Las Vegas Review-Journal (Sunday)

‘James’ authors a new spin on controvers­ial ‘Finn’

- By Angela Ajayi

Everyone should know the name Percival Everett by now. His “Also by Percival Everett” lists read like discograph­ies, revealing more than 30 novels with resonant, sometimes playful titles such as “The Trees,” a Booker Prize contender, or “Dr. No.” “American Fiction,” which just won a screenplay Oscar, is based on his 2001 satire “Erasure.”

His latest, “James,” also playful and resonant, is a rewrite of a deeply controvers­ial classic, Mark Twain’s “The Adventures of Huckleberr­y Finn.” Today, the novel’s use of racially charged by Percival Everett (Doubleday, $28) language rattles us. One epithet appears more than 200 times in the unsanitize­d text. (At some point, an attempt was made to replace the word with “slave.”)

Among other offenses are its derogatory depictions of the enslaved Jim, who is rendered illiterate and mostly unintellig­ible in colloquial speech. Accusation­s of minstrelsy have also been rightly lobbed at Twain. Where others might see an exercise in humiliatio­n and vexation, Everett, who is Black, sees an opportunit­y for re-education and redress.

In his rewrite of “Finn,” Everett grants us immediate access to that familiar time and place, right before the Civil War, when it was terrifying to be a Black person in Missouri.

As soon as Jim learns he is to be sold, he flees, leaving behind his wife and daughter. Hiding out on nearby Jackson Island, along the Mississipp­i River, Jim is joined by Huck, who is on the run from a violent father. Eventually, the two fugitives cast off downstream toward New Orleans.

But there are twists to this new, century-old tale, in which Huck’s story is mostly secondary. Our sole protagonis­t Jim — or James, as he will name himself — harbors a dangerous secret for a slave at that time.

“I am” he confesses, “a man who can read and write, a man who will not let his story be self-related, but self-written.” He also knows how to wield his excellent grasp of language to his benefit.

Down river, Jim manages to grab a notebook, some weighty books, among them, Rousseau’s “Discourse in Equality,” as well as a stolen pencil.

A fast-paced plot reveals the high stakes.

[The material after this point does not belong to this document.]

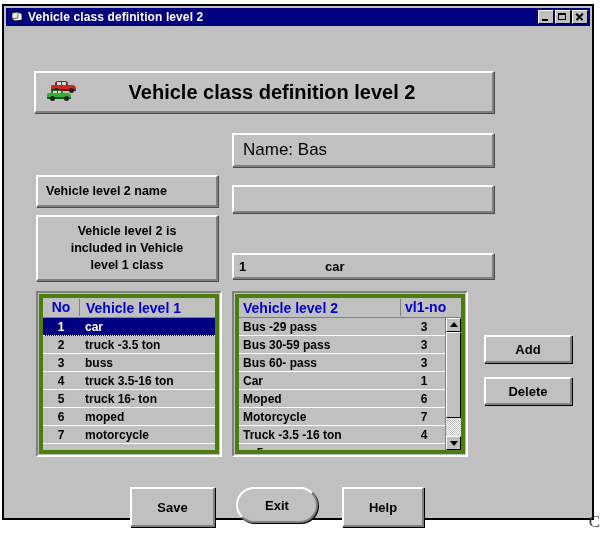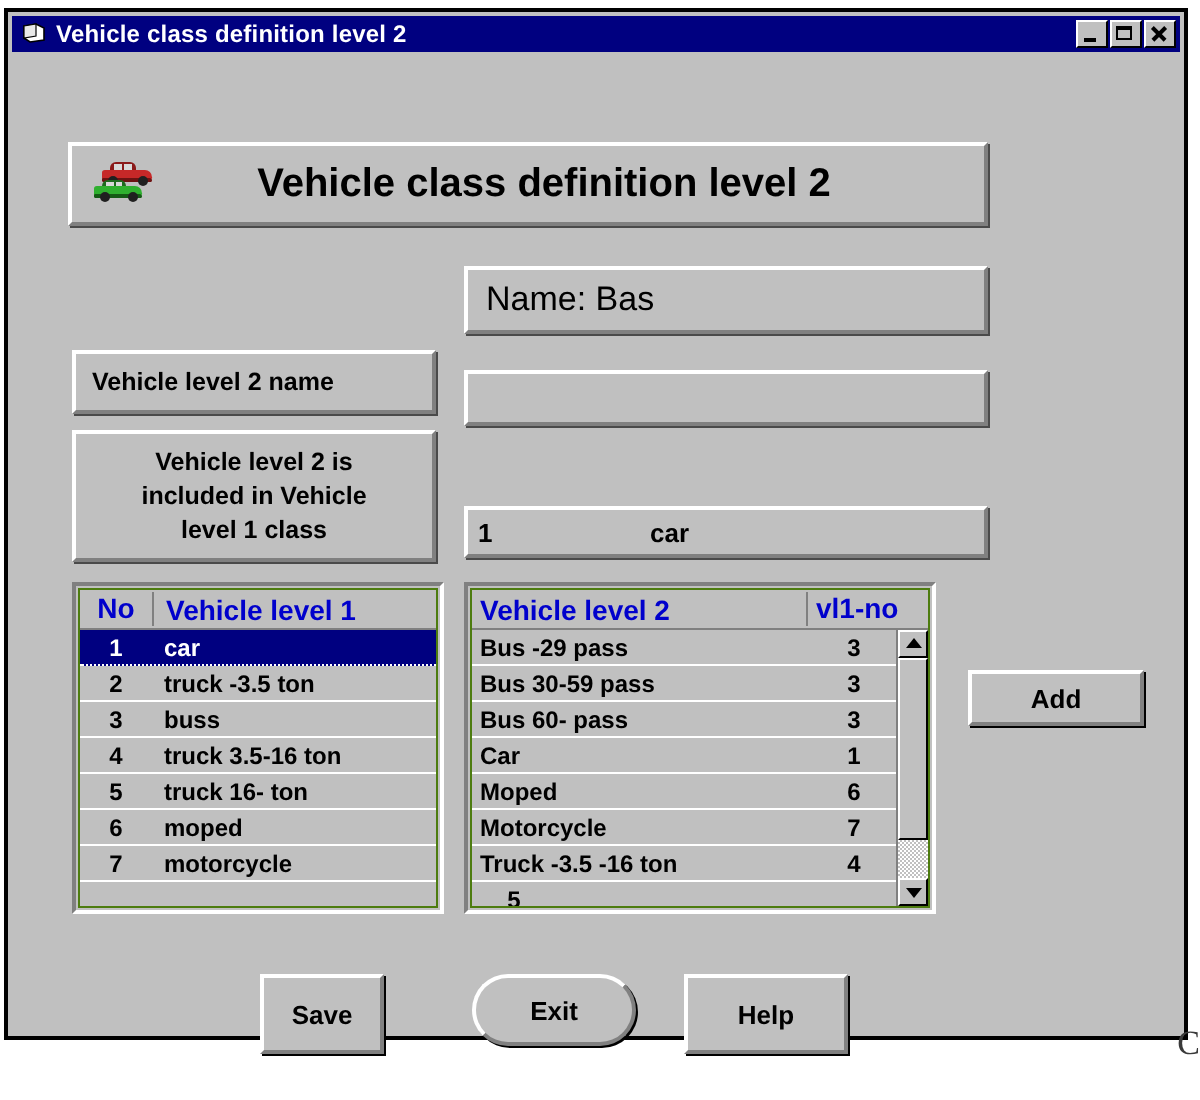"No" .listbox-inner { border: 1px solid #4d7c0f -> 4px solid #4d7c0f }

Jim’s path to freedom for himself and his family is riddled with tricksters, hideous danger, an unbelievab­le revelation and some tragicomed­y, including being forced to become part of a traveling minstrel group, performing in black face. (Everett has plenty of derisive fun here, dissecting and subverting damaging stereotype­s.)

In Jim, we discover a man whose smarts and agency upend the unimaginab­le indignitie­s of a racist past to help him secure freedom. Ironically, humor and magnanimit­y also pulse throughout. And, not so ironically, so does Jim’s anger.

For a writer who often plays by few rules, Everett has drawn on what he knows best here — that freedom can be won, one word at a time.